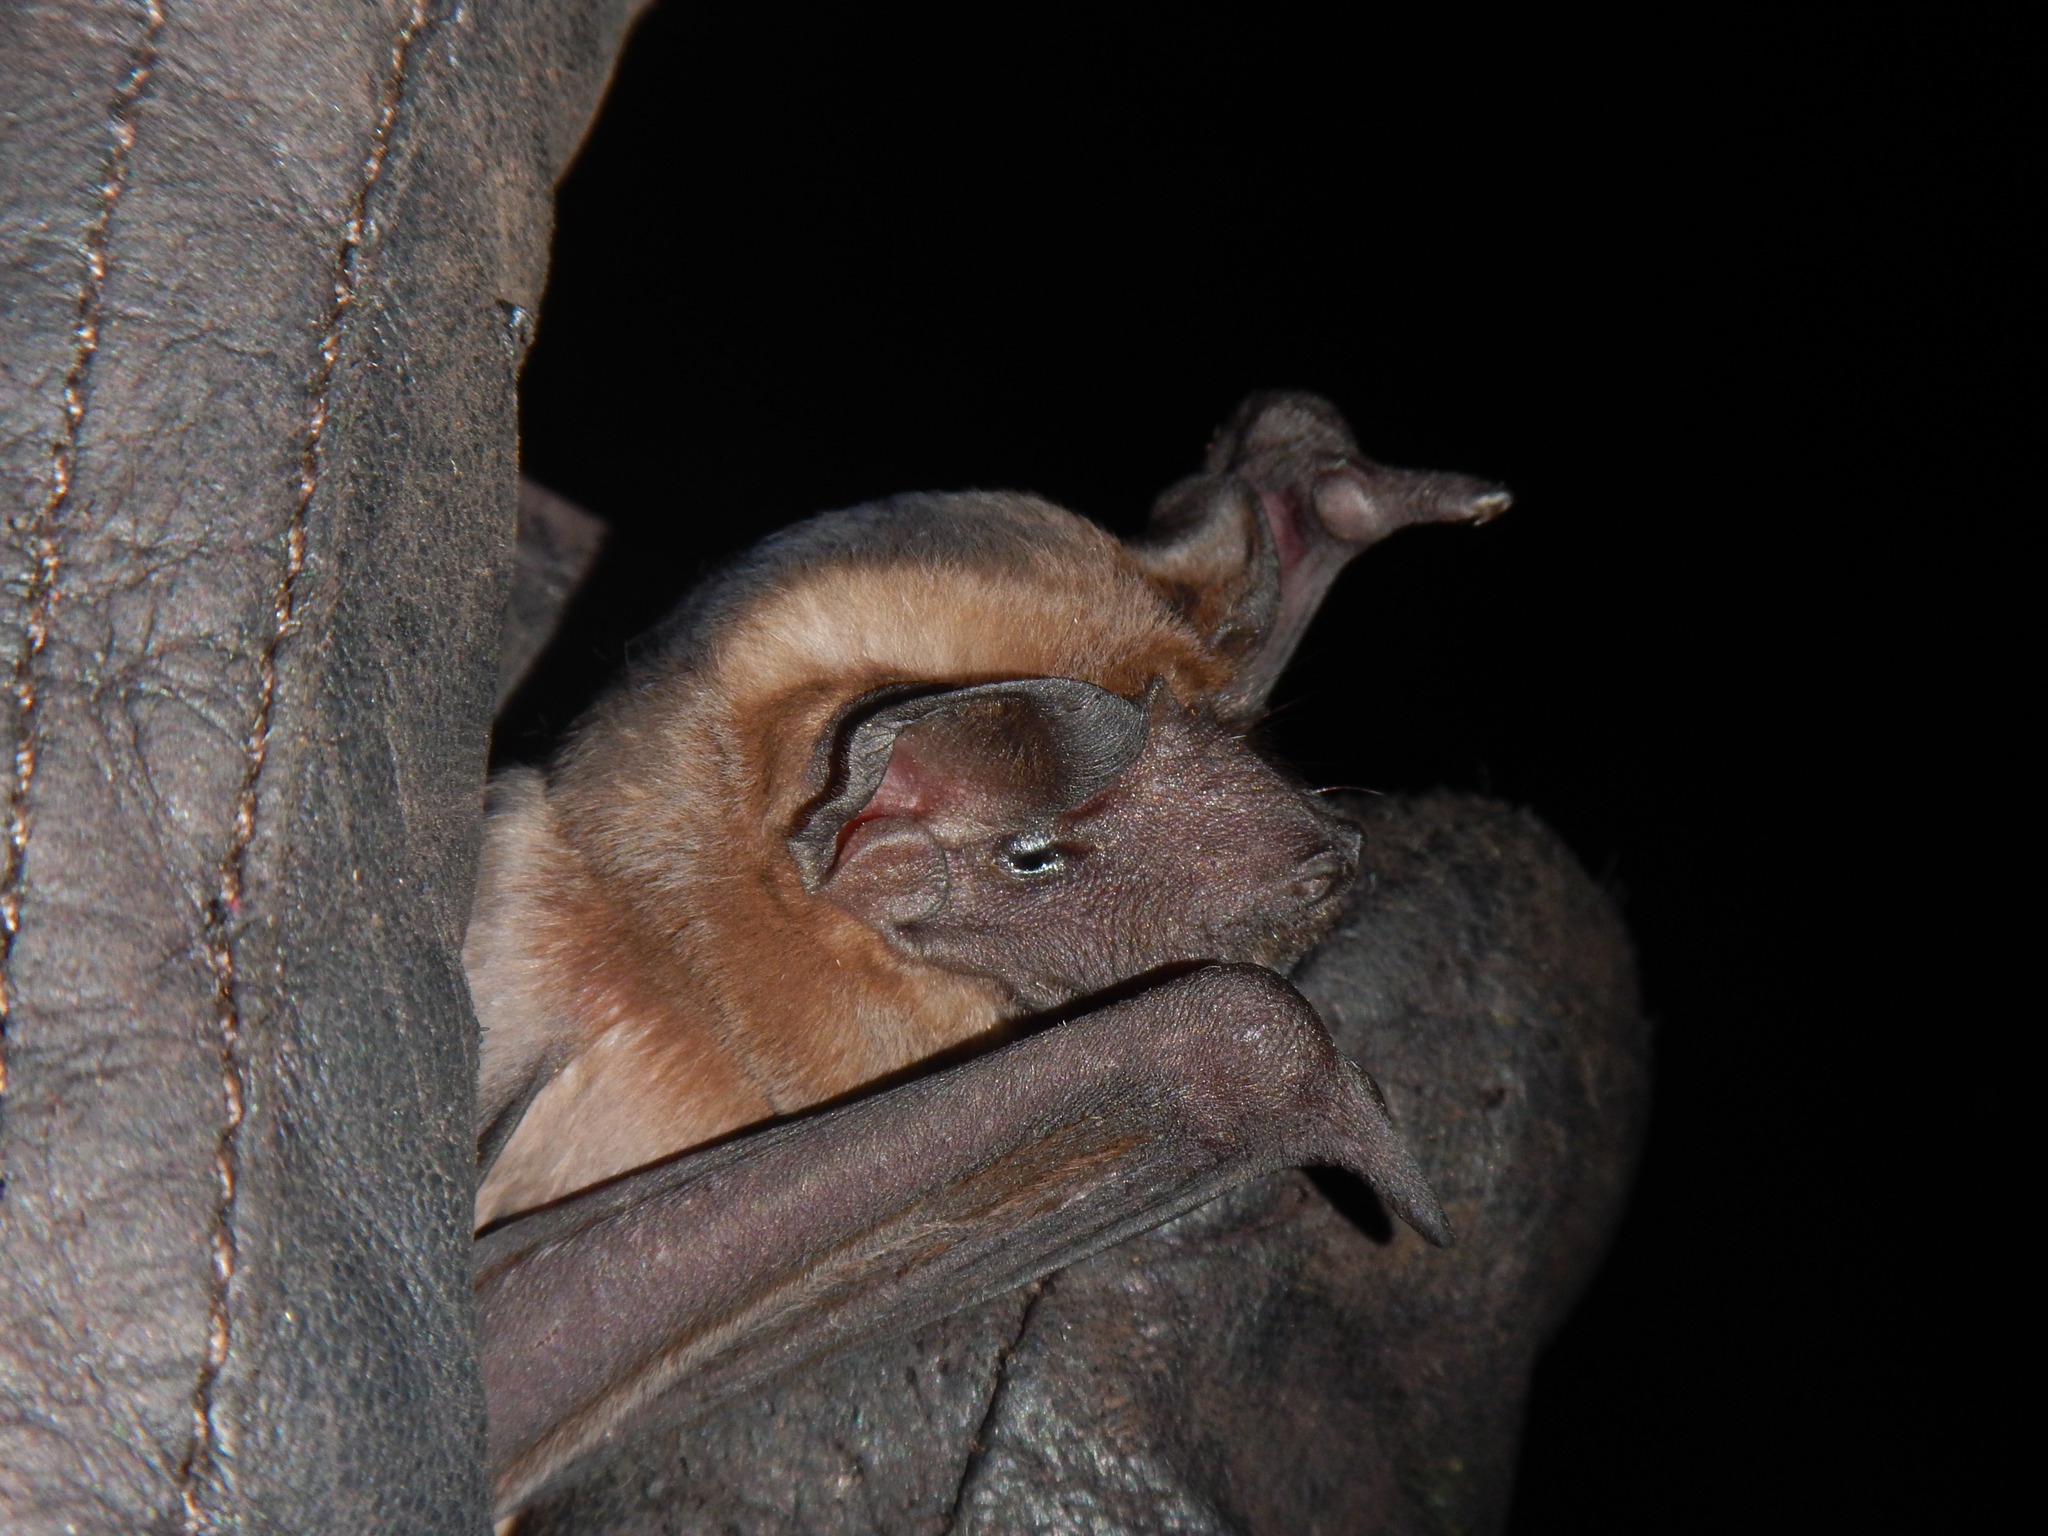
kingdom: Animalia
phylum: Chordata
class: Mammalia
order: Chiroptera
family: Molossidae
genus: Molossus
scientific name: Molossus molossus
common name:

════════════════════

Reproduce verbatim every text line in the material above, leaving out the pictures.

SOLUTION FOR THIS TASK
kingdom: Animalia
phylum: Chordata
class: Mammalia
order: Chiroptera
family: Molossidae
genus: Molossus
scientific name: Molossus molossus
common name:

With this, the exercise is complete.